Id. at 519, 94 S.Ct. at 2457.
The "situs of suit" in the instant case is the City of New York. We already have construed the phrase "in the City of New York" as used in the AMEX Window as a forum-selection clause. PaineWebber, Inc. v. Rutherford, 903 F.2d 106, 108-09 (2d Cir.1990). Moreover, if we were to interpret the phrase de novo without regard to the doctrine of stare decisis, we would reach the same result. See, e.g., Sterling Forest Assocs., Ltd. v. Barnett-Range Corp., 840 F.2d 249, 251-52 (4th Cir.1988). "Where, as here, the contract's language admits of only one reasonable interpretation, the court need not look to extrinsic evidence of the parties' intent or to rules of construction to ascertain the contract's meaning." American Home Prods. Corp. v. Liberty Mut. Ins. Co., 748 F.2d 760, 765 (2d Cir.1984).

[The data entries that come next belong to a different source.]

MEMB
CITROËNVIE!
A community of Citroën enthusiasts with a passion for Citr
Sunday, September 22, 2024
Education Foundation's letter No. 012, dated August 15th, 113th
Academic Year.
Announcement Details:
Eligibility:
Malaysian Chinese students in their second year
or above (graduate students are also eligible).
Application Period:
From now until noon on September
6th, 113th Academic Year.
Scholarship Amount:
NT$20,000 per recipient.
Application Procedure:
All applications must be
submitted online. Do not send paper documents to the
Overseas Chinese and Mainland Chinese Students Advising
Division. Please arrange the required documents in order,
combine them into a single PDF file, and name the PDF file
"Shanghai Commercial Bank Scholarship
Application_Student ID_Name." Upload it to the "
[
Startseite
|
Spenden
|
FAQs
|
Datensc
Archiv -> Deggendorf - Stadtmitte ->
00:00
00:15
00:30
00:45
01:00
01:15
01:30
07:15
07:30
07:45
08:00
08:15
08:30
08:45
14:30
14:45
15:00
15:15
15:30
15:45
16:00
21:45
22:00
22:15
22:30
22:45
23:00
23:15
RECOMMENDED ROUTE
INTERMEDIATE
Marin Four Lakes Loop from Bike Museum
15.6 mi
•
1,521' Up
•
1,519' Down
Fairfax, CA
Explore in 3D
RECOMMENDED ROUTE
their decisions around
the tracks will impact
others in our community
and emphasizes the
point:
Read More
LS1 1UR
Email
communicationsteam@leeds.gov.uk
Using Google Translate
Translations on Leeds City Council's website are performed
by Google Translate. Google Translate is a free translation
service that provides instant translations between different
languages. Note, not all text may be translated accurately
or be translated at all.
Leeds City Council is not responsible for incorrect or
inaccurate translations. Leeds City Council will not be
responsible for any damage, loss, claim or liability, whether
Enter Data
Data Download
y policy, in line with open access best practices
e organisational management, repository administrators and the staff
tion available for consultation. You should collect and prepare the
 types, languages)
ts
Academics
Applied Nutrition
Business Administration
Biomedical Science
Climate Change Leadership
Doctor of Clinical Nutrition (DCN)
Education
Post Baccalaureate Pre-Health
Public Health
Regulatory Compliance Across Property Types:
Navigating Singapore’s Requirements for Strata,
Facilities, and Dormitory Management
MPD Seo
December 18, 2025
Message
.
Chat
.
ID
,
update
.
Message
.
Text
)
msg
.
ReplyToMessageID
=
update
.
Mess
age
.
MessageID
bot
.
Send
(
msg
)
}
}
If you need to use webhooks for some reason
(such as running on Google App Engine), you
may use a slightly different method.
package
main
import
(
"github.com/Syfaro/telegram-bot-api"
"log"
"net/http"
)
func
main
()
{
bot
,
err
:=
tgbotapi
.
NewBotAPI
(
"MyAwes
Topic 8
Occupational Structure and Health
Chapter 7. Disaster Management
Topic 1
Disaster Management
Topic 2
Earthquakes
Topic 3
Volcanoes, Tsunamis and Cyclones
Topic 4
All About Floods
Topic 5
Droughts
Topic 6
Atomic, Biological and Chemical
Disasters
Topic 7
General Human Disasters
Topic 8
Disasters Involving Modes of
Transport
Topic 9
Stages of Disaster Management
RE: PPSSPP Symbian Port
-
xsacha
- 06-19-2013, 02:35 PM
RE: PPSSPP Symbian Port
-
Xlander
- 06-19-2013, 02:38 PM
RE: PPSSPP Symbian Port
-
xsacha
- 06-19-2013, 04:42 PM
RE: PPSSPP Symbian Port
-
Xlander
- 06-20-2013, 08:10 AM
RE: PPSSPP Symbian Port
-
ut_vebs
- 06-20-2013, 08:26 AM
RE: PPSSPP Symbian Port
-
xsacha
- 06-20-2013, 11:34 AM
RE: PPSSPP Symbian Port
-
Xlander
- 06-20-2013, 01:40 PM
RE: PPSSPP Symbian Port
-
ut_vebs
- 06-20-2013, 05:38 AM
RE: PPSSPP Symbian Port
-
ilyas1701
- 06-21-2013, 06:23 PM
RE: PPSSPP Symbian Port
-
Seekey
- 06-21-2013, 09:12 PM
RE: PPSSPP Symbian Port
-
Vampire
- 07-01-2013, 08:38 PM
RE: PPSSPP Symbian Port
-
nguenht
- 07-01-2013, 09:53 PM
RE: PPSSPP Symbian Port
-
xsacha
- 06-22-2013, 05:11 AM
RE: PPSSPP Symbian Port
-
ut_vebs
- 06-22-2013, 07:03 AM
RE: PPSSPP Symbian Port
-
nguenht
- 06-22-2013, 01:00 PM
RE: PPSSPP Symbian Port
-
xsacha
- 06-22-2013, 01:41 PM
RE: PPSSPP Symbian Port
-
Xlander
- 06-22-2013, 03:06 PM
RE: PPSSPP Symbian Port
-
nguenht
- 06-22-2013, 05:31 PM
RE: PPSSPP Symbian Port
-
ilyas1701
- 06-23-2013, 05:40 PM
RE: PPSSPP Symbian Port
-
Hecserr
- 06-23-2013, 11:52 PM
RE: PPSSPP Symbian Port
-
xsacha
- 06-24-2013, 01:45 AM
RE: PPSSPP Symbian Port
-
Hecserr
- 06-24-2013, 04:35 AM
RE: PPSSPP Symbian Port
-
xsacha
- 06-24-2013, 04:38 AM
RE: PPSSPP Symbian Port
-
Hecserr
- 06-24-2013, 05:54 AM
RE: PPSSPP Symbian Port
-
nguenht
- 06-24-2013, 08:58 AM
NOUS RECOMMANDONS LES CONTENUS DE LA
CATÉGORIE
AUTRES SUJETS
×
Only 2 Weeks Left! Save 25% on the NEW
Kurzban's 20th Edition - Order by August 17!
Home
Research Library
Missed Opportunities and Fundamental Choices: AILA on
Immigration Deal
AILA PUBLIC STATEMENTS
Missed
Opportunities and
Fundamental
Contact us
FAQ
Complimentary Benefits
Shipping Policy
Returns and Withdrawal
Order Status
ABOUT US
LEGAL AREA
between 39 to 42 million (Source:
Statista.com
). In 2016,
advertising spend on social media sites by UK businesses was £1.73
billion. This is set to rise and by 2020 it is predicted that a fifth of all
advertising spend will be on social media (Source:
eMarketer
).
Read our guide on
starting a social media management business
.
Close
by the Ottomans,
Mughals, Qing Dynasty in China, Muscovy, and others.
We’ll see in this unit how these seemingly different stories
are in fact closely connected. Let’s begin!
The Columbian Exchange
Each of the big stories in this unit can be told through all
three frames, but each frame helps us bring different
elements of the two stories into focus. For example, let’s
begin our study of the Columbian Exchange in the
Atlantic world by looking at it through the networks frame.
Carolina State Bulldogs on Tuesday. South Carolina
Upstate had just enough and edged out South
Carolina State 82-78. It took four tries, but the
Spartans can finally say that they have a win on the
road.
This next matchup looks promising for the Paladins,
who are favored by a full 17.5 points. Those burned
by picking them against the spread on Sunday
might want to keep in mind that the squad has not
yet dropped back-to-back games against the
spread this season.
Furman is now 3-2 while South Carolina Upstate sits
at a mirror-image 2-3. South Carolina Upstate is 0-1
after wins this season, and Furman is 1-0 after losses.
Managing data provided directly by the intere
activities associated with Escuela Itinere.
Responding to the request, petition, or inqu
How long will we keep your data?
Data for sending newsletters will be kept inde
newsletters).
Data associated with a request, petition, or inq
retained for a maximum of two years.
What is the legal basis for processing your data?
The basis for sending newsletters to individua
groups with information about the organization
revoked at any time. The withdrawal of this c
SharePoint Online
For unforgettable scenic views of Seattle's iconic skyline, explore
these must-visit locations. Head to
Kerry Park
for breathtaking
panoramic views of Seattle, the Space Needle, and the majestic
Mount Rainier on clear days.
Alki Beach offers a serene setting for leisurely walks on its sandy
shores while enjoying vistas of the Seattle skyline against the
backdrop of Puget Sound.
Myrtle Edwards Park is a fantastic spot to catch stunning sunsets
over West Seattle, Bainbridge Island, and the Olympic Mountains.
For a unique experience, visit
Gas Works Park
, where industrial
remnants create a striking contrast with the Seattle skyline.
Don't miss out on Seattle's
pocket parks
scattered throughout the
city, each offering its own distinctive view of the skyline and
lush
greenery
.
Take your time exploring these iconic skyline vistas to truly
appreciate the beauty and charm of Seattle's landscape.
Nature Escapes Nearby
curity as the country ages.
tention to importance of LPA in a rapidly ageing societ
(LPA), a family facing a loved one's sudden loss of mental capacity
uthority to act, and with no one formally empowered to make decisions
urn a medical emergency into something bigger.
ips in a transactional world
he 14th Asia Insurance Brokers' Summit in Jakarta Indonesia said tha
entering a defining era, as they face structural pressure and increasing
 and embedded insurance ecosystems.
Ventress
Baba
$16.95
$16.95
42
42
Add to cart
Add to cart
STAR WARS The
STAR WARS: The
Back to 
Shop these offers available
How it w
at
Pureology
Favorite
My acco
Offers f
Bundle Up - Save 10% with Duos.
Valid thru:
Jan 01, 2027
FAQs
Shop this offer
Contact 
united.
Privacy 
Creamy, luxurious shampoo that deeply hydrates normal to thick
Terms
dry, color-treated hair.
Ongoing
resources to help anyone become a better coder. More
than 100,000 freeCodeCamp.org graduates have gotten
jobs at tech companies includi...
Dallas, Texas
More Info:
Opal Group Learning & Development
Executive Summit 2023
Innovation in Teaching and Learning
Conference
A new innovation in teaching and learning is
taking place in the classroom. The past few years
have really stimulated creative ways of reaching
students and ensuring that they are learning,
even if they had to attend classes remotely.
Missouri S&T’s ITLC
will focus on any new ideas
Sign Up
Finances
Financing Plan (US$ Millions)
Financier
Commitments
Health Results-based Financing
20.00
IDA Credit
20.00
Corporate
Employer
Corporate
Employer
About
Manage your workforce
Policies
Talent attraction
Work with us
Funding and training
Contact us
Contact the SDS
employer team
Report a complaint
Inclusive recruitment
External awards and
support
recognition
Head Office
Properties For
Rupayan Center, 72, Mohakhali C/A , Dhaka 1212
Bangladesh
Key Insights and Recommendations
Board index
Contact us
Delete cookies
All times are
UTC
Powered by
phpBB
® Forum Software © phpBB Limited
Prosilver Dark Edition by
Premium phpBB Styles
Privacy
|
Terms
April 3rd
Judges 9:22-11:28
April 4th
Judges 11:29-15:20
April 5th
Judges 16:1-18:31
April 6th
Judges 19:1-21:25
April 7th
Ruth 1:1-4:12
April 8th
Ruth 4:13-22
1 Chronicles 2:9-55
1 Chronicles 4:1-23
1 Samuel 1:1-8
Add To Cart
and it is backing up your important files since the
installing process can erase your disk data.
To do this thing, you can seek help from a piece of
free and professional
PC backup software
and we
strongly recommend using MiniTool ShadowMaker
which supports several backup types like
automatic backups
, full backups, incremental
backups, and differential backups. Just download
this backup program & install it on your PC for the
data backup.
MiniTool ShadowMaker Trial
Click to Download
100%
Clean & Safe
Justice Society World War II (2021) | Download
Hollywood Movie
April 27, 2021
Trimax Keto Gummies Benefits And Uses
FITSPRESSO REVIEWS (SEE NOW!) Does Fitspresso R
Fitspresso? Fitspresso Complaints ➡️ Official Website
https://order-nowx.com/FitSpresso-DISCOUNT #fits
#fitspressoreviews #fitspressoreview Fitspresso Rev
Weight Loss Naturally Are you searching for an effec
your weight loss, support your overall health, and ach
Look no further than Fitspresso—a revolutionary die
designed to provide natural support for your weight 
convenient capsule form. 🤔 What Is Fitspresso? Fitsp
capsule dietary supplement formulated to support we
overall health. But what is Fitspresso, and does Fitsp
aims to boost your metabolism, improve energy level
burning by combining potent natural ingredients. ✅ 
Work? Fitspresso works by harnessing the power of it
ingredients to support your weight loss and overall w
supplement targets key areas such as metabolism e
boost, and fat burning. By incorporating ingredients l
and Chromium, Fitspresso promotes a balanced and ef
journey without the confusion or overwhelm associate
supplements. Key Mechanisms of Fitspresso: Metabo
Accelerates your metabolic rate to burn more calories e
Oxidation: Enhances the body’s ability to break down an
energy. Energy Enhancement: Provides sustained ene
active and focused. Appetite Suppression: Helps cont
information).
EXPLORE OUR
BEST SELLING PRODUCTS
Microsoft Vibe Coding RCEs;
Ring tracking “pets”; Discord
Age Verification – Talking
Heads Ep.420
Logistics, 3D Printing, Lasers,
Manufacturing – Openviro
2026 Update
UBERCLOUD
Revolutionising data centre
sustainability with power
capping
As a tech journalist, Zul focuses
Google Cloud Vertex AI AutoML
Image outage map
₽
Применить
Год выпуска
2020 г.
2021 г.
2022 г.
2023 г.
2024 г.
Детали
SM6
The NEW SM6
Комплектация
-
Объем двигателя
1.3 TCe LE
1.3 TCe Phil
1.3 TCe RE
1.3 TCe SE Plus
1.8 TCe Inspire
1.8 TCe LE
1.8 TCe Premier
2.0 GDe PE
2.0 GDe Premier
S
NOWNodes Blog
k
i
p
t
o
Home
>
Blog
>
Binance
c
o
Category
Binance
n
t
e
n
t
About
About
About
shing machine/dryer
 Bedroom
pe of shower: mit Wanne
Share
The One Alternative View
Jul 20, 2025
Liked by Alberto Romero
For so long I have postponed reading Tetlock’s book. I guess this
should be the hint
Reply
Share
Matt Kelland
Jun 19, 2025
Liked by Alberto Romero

We reject Bennett's argument that the "situs of suit" should be determined by the arbitrators or the AAA rather than by the district court. Where there is a valid agreement for arbitration, Congress has directed the district courts to order that arbitration proceed "in accordance with the terms of the agreement." 9 U.S.C. Sec. 4. The obligation thus imposed has been reiterated by the courts on numerous occasions. See, e.g., AT & T Technologies, Inc. v. Communications Workers of Am., 475 U.S. 643, 648-49, 106 S.Ct. 1415, 1418, 89 L.Ed.2d 648 (1986); Dean Witter Reynolds, Inc. v. Byrd, 470 U.S. 213, 218, 105 S.Ct. 1238, 1241, 84 L.Ed.2d 158 (1985); Merrill Lynch, Pierce, Fenner & Smith, Inc. v. Georgiadis, 903 F.2d 109, 111-13 (2d Cir.1990).
We vacate the judgment of dismissal and remand to the district court with instructions to grant Bear Stearns's petition.